Os chefes ferroviários também disseram que houve um aumento no número de ataques relatados aos serviços em toda a Escócia.
Hannah Ross, presidente-executiva da Scottish Rail Holdings, a empresa que administra o leito Caledonian, disse que há “um punhado de questões de comportamento anti-social e violência contra mulheres e meninas”.
Ele disse ao comitê de transportes de Holyrood que era uma “questão realmente séria e importante” e foi pressionado sobre se os números estavam aumentando ou diminuindo. A Sra. Ross reconheceu que “tivemos um aumento na notificação”, mas acrescentou que não queria especular “se se trata de um aumento real ou de um aumento na notificação”.
“O conselho e a equipe executiva da Caledonian Slipper levam isso extremamente a sério e estão totalmente motivados para responder”, disse ele.
Joan Maguire, diretor administrativo da ScotRail, também disse que “aumentaram os relatos de agressões” em toda a sua rede.
Relatos de agressões a mulheres em trens-leito da Caledônia aumentaram
Mas ele insistiu que era “proporcional ao número de viagens em alguns casos”, acrescentando que a ScotRail incentiva tanto os seus passageiros como o seu pessoal a reportar quaisquer incidentes.
Ele disse ao comité: ‘Iremos analisar os ataques verbais, analisaremos os ataques físicos, iremos observá-los muito de perto.
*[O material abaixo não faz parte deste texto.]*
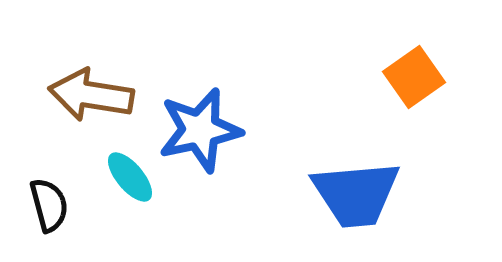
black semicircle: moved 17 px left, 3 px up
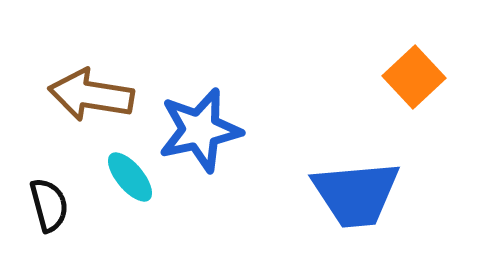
orange square: rotated 8 degrees counterclockwise
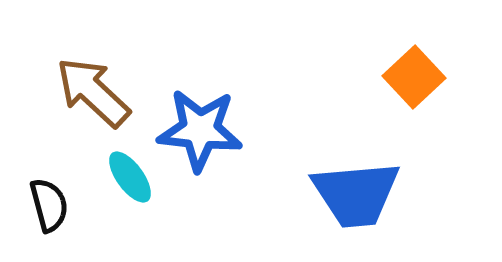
brown arrow: moved 2 px right, 3 px up; rotated 34 degrees clockwise
blue star: rotated 18 degrees clockwise
cyan ellipse: rotated 4 degrees clockwise
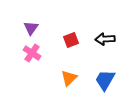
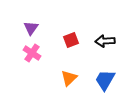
black arrow: moved 2 px down
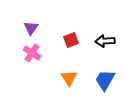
orange triangle: rotated 18 degrees counterclockwise
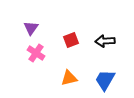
pink cross: moved 4 px right
orange triangle: rotated 48 degrees clockwise
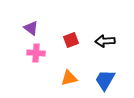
purple triangle: rotated 28 degrees counterclockwise
pink cross: rotated 30 degrees counterclockwise
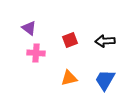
purple triangle: moved 2 px left
red square: moved 1 px left
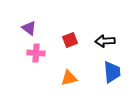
blue trapezoid: moved 7 px right, 8 px up; rotated 145 degrees clockwise
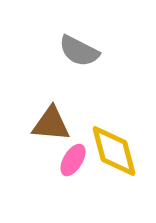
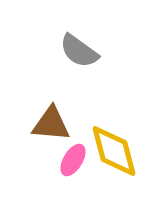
gray semicircle: rotated 9 degrees clockwise
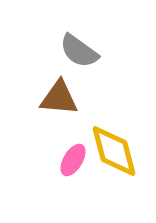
brown triangle: moved 8 px right, 26 px up
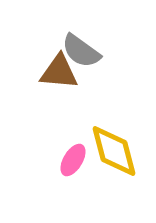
gray semicircle: moved 2 px right
brown triangle: moved 26 px up
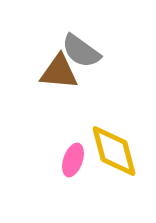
pink ellipse: rotated 12 degrees counterclockwise
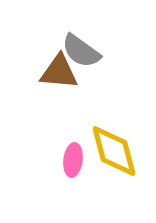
pink ellipse: rotated 12 degrees counterclockwise
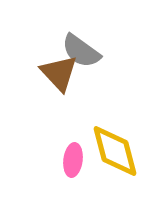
brown triangle: moved 1 px down; rotated 42 degrees clockwise
yellow diamond: moved 1 px right
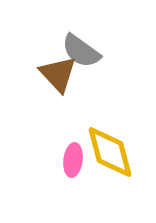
brown triangle: moved 1 px left, 1 px down
yellow diamond: moved 5 px left, 1 px down
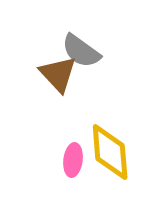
yellow diamond: rotated 10 degrees clockwise
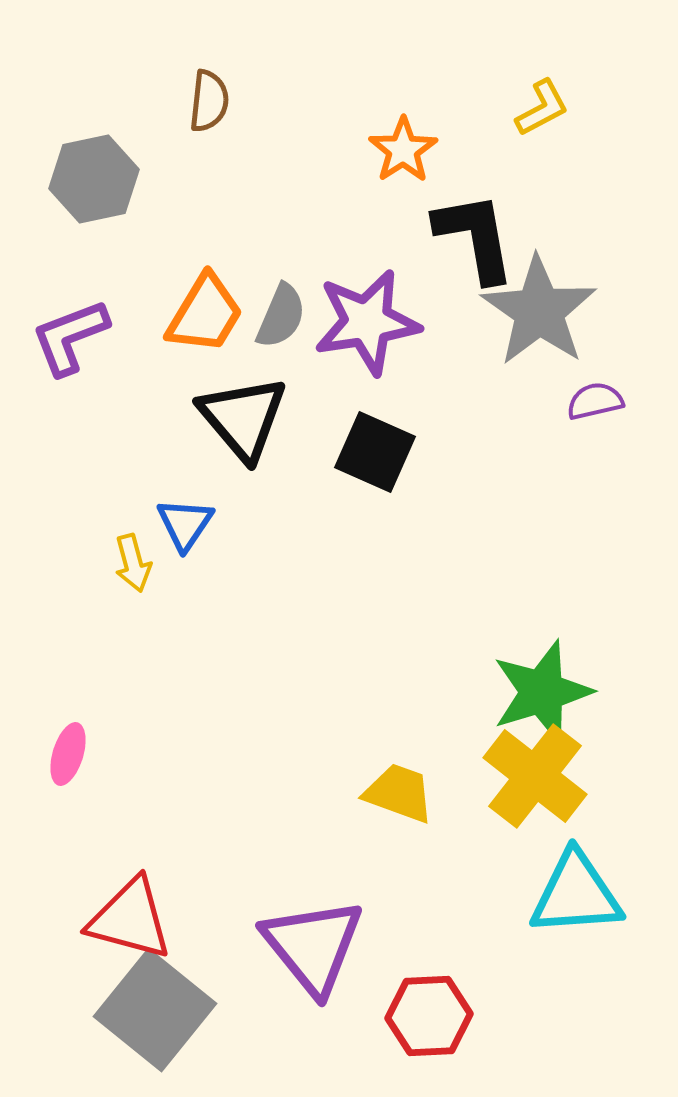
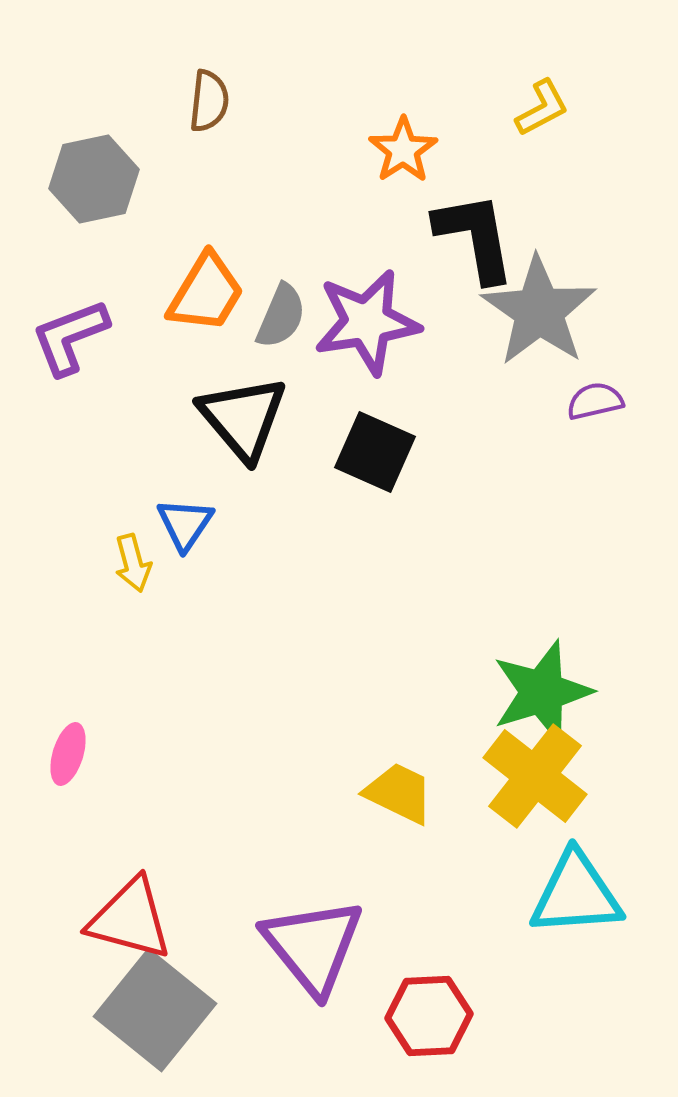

«Infelizmente, existe um desafio social com o comportamento anti-social e os caminhos-de-ferro têm-no experimentado.
‘A segurança dos nossos passageiros e do nosso pessoal é extremamente importante para nós.’
Maguire disse que houve “investimento significativo em segurança e proteção pessoal” desde que a ScotRail se tornou propriedade pública em 2022. Ele destacou o investimento em equipamentos CCTV nas estações e nos trens, e disse que câmeras usadas no corpo estavam agora disponíveis para 1.000 funcionários – acima dos 300.
Enquanto isso, Ross disse que estavam em andamento trabalhos para expandir o uso de câmeras usadas no corpo em travessas da Caledônia, que seriam nacionalizadas em 2023.
Ele disse que os trens-leito têm sistemas CCTV, mas cobrem apenas “áreas públicas”.